Friday, November 4, 2011

Chris Klug Enters Ski Hall of Fame

The following article is from the Aspen Daily News:

Chris Klug
 Aspen’s Chris Klug, the three-time Olympian and liver transplant recipient, will be inducted into the Colorado Ski & Snowboard Hall of Fame tonight, where he’ll be honored for his groundbreaking career and inspirational life.

“It’s a great honor,” Klug said Thursday. “I’m really excited about it. It’s been fun to reflect on the last 30 years.”
 
Klug said he’s spent time in recent days reminiscing with his mother, Aspen High counselor Kathy Klug, his father, Aspen Square general manager Warren Klug, and his wife, Melissa, about his life on snow.

Some of his fondest memories, he said, are of his days snowboarding in the early ’80s as the sport was emerging, when he duct-taped Moon Boots to a crude Burton board and schlepped to races in his parents’ Wagoneer.

Those early days of the sport led Klug into 20 years of World Cup competition, which concluded last year with his 11th U.S. title. He competed in snowboard racing’s first appearance in the Winter Olympics, in Nagano, Japan, in 1998.

Two years later, he received a lifesaving liver transplant to treat a rare disease with which he’d been diagnosed in the early 1990s.

He returned to racing after his recovery and in 2002, became the first organ transplant recipient ever to compete in the Olympics while also winning a bronze medal.
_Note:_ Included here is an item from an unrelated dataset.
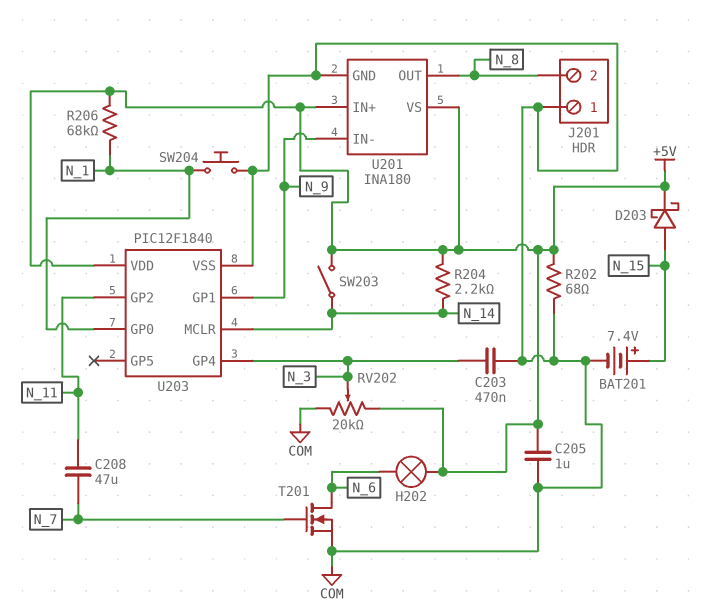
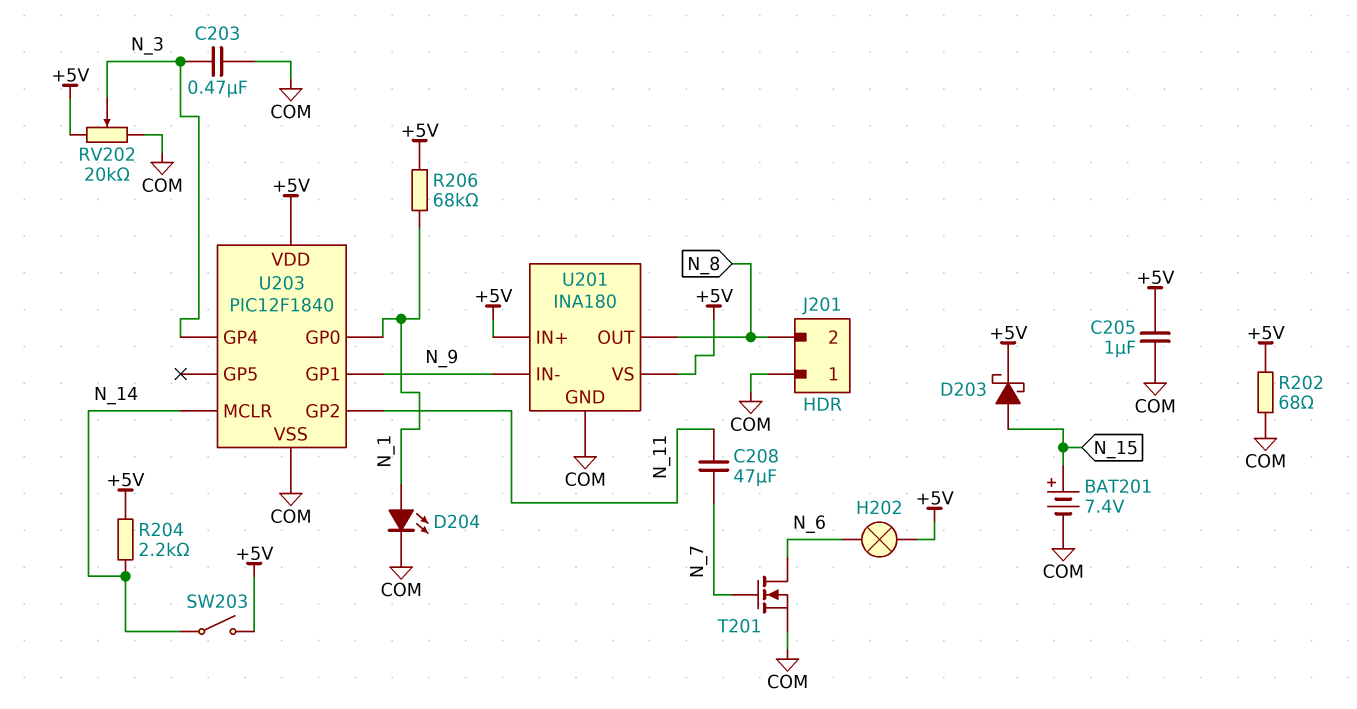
D204: none -> LED (A N_1, K COM)
SW204: button (COM, N_1) -> none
He founded the Chris Klug Foundation in 2003 to spread awareness and raise money for organ donation, and continues to devote much of his time to the cause. Klug then chronicled his story in the 2004 memoir, “To the Edge and Back.”

Last year, he competed in the Olympics for the third time, in Vancouver.

At tonight’s ceremony, Klug will be joined by his family, including his 6-month-old daughter, Bali, along with his longtime coach, Rob Roy, and teammate Ian Price.

The family of the teenage gunshot victim who gave Klug his new liver, he said, also will be traveling to Colorado from Idaho for the event.

At 38, the freshly-retired Klug is among the youngest athletes the Hall of Fame has inducted.

While he said he plans to attend the 2014 Olympics in Sochi, Russia as a commentator, he’s loath to rule out racing.

“I truly believe if I put my mind to it I could compete at the highest level in Russia,” he said. “But there are so many other things I want to do right now.”

Indeed, though Klug’s not in race training these days he is certainly no slouch. Over the last year, he’s competed in the Aspen area’s toughest endurance and mountaineering events — from the Elk Mountains Grand Traverse, to the summer and winter Power of Four competitions, to the Leadville 100 bike race.

“I’m going to keep challenging myself with these mountaineering adventures,” he said. “So I’m not done yet.”

Since giving up the itinerant schedule of a competitive racer, Klug also has spent much of the last year working on his real estate business in Aspen.

He’s currently planning a new undertaking, through which he wants to raise awareness of organ donation: to summit the highest mountain peaks on each of the world’s seven continents.

“It’s a dream I’ve always had,” he said. “I want to be the first transplant [recipient] to do all of the ‘Seven Summits.’”

This week included the launch party for the sixth annual Summit For Life, a nighttime race up Aspen Mountain and fundraising event for the Klug Foundation, scheduled for Dec. 10. Last year, the event raised $115,000.